2009-09-14 23:05:39 | 子育て
9月14日
雲の形も秋、空の青さも秋、畑も秋、身ほとりの秋を楽しみたいと思う一日でした。畑も大急ぎで、夏野菜の後片付けをし、土を返し肥料と腐葉土や籾がらを入れ今はもう大根の芽が出ています。黒い土と緑の双葉のコントラストがきれいな時期なのです。今年はニンジンに挑戦します。時無しニンジンが作りやすいとあり、15センチほどの丸っこいニンジンが収穫できるそうです。種をきれいに筋撒きし、かすかに芽がのぞいています。ホウレンソウも芽が出始めました。

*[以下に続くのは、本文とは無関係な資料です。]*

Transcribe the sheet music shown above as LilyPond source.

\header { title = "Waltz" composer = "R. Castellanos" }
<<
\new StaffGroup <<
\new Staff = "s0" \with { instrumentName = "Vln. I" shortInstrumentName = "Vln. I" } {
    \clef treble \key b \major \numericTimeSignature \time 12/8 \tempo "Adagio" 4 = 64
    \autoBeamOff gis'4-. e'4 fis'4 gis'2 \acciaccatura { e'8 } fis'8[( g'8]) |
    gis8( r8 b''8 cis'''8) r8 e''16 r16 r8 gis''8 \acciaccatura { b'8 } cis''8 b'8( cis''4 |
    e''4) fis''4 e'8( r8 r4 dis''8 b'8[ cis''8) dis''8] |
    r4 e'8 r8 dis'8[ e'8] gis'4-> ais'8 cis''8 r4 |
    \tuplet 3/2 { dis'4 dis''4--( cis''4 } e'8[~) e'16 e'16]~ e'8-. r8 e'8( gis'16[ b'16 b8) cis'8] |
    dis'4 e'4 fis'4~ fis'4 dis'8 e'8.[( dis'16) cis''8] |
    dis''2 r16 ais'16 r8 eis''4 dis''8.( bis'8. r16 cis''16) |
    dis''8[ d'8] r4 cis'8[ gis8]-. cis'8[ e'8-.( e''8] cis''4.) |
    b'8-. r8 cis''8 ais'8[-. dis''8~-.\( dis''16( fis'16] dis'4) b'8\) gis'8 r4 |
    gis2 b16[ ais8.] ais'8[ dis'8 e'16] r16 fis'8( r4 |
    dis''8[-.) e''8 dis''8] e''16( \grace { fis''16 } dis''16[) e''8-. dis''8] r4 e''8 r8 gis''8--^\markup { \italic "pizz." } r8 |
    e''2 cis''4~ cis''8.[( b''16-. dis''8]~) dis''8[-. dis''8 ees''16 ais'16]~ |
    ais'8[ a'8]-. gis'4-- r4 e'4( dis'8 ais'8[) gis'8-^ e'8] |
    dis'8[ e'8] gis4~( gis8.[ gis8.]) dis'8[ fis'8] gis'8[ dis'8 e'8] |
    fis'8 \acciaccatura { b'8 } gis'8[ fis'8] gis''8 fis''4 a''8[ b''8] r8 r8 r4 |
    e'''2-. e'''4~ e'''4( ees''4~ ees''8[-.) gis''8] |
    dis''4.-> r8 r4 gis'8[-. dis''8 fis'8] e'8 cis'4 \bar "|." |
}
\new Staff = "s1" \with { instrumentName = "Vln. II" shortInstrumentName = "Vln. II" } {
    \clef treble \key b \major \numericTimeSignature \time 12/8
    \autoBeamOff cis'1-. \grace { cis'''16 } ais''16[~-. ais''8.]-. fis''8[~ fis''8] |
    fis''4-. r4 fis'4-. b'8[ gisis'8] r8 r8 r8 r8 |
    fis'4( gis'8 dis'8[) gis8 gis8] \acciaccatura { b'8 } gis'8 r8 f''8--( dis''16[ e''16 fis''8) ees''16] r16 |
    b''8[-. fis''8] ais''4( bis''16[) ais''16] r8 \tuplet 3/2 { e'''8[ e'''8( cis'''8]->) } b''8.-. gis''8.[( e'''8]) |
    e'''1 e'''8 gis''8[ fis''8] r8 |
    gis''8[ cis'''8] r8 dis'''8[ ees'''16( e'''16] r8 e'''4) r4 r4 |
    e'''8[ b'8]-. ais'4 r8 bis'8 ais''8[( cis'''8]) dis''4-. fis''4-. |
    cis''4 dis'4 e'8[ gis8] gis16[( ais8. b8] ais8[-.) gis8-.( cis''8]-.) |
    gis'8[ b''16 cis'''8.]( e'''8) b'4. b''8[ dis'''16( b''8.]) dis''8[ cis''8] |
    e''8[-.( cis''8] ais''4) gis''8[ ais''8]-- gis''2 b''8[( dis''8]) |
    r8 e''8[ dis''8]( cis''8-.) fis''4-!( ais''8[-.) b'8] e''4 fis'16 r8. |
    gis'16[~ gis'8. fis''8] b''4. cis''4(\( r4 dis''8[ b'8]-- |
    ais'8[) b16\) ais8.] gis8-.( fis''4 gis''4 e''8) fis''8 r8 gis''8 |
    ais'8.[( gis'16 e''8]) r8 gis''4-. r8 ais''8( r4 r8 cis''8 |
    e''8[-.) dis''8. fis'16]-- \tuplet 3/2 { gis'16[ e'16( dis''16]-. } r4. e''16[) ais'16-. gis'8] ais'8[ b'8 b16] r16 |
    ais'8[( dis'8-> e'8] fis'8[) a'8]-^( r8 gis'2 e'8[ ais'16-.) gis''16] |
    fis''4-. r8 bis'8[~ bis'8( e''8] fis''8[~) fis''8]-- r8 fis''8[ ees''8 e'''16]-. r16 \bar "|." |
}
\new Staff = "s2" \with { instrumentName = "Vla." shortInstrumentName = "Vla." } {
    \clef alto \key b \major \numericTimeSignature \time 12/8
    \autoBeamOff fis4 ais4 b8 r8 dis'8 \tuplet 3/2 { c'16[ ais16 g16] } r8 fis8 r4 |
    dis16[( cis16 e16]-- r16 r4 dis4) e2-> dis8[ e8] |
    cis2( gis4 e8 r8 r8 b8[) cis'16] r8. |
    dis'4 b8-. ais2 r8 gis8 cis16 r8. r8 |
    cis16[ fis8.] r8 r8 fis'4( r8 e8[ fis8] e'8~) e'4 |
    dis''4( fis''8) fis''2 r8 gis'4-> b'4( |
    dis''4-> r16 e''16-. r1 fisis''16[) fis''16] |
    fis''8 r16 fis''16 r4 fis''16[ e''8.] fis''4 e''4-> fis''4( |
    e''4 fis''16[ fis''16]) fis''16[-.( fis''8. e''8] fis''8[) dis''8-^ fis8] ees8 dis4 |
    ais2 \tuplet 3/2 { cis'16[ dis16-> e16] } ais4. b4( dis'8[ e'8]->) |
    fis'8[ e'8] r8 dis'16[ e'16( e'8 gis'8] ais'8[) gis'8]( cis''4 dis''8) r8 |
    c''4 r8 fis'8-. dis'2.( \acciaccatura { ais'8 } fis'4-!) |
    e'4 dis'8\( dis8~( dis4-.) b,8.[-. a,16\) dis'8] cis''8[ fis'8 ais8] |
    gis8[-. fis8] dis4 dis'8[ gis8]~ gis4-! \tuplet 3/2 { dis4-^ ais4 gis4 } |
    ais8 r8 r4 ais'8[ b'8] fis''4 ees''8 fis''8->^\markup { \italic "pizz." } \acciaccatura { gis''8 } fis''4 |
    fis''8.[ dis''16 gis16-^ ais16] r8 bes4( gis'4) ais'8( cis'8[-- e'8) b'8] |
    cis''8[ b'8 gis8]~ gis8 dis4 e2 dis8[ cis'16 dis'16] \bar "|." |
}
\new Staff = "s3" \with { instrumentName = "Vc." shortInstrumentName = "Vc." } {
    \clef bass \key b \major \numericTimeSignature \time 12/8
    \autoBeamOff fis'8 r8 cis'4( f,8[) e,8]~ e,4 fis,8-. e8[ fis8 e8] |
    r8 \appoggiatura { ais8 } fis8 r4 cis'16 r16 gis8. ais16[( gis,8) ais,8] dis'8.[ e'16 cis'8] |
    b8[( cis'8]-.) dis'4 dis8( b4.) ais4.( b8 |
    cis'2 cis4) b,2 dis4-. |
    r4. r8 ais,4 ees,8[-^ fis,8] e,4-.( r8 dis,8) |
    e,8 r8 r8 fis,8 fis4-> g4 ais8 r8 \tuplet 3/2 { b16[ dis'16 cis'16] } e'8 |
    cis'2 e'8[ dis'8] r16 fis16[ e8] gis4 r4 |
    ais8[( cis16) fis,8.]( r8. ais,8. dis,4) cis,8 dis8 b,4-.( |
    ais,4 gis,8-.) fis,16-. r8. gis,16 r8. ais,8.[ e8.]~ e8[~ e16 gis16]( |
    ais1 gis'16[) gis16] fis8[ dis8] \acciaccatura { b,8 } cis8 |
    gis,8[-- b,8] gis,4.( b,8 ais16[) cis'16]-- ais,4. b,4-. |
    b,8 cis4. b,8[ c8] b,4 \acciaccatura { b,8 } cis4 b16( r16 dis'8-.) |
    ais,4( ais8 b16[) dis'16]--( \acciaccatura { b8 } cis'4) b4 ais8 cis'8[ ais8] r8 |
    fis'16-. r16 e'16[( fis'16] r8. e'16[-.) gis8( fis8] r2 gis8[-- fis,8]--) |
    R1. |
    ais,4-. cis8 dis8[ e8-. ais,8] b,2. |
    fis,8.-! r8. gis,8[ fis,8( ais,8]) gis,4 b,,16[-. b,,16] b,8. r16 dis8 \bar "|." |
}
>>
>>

あちこちに蝶々が飛び交い、そのうちにアオムシを退治する作業がやってきます。手でつかめない人はお箸を使いましょうとテレビ「野菜の時間」が伝えていました。薬剤を使用しないで無事に育てるには、見つけたら捕ること。コンパニオン野菜の利用もやろうと思います。夕方の畑はいつもの顔ぶれが集まって話が弾みます。そしてお互いに温かな気持ちを抱いて夕餉の支度に帰っていくのです。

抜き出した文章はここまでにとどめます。